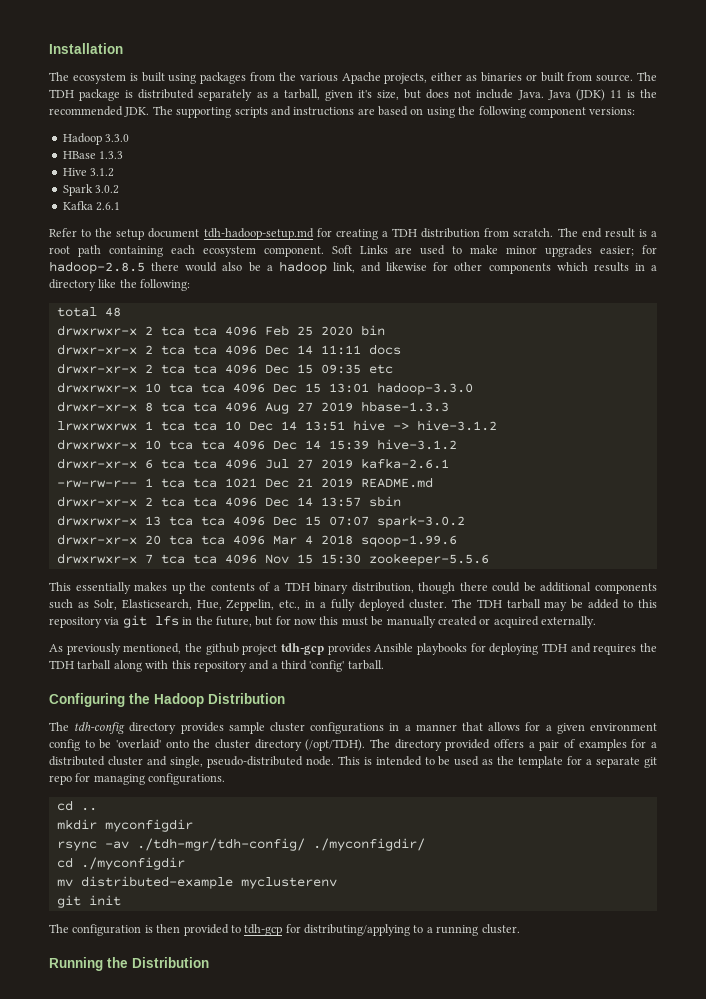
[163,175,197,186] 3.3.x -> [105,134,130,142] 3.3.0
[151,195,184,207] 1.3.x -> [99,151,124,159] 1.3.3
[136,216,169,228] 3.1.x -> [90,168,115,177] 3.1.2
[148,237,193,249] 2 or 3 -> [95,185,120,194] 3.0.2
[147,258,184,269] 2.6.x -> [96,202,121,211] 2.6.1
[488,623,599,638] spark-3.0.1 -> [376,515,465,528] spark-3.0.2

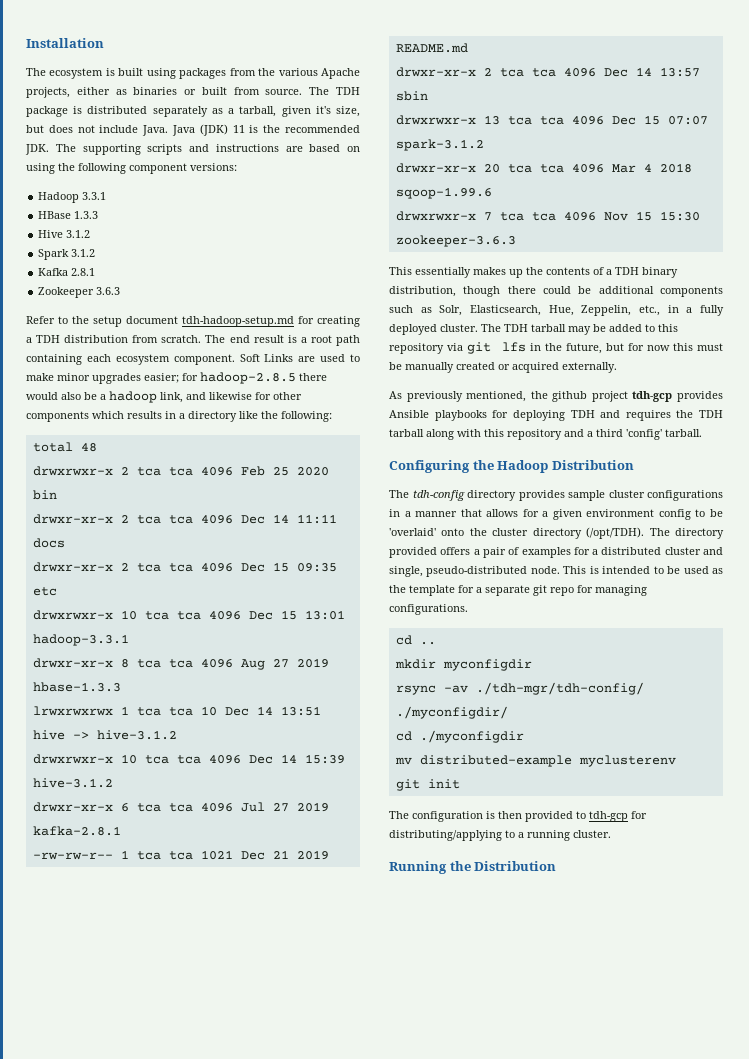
[105,134,130,142] 3.3.0 -> [82,192,107,200] 3.3.1
[95,185,120,194] 3.0.2 -> [71,249,96,257] 3.1.2
[96,202,121,211] 2.6.1 -> [71,268,96,276] [38,287,121,298] 2.8.1 // Zookeeper 3.6.3
[376,382,473,395] hadoop-3.3.0 -> [32,634,129,646] hadoop-3.3.1
[360,458,449,469] kafka-2.6.1 -> [32,826,121,836] kafka-2.8.1
[376,515,465,528] spark-3.0.2 -> [395,139,484,151] spark-3.1.2
[368,553,489,566] zookeeper-5.5.6 -> [395,235,516,247] zookeeper-3.6.3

* * * *

**THE PROBLEM**
In the copy, only the lines from the one holding "[136,216,169,228] 3.1.x ->" through the end of the listing above should appear, retyped exactly, both ends included, with no pictures.

**ANSWER AREA**
[136,216,169,228] 3.1.x -> [90,168,115,177] 3.1.2
[148,237,193,249] 2 or 3 -> [95,185,120,194] 3.0.2
[147,258,184,269] 2.6.x -> [96,202,121,211] 2.6.1
[488,623,599,638] spark-3.0.1 -> [376,515,465,528] spark-3.0.2

[105,134,130,142] 3.3.0 -> [82,192,107,200] 3.3.1
[95,185,120,194] 3.0.2 -> [71,249,96,257] 3.1.2
[96,202,121,211] 2.6.1 -> [71,268,96,276] [38,287,121,298] 2.8.1 // Zookeeper 3.6.3
[376,382,473,395] hadoop-3.3.0 -> [32,634,129,646] hadoop-3.3.1
[360,458,449,469] kafka-2.6.1 -> [32,826,121,836] kafka-2.8.1
[376,515,465,528] spark-3.0.2 -> [395,139,484,151] spark-3.1.2
[368,553,489,566] zookeeper-5.5.6 -> [395,235,516,247] zookeeper-3.6.3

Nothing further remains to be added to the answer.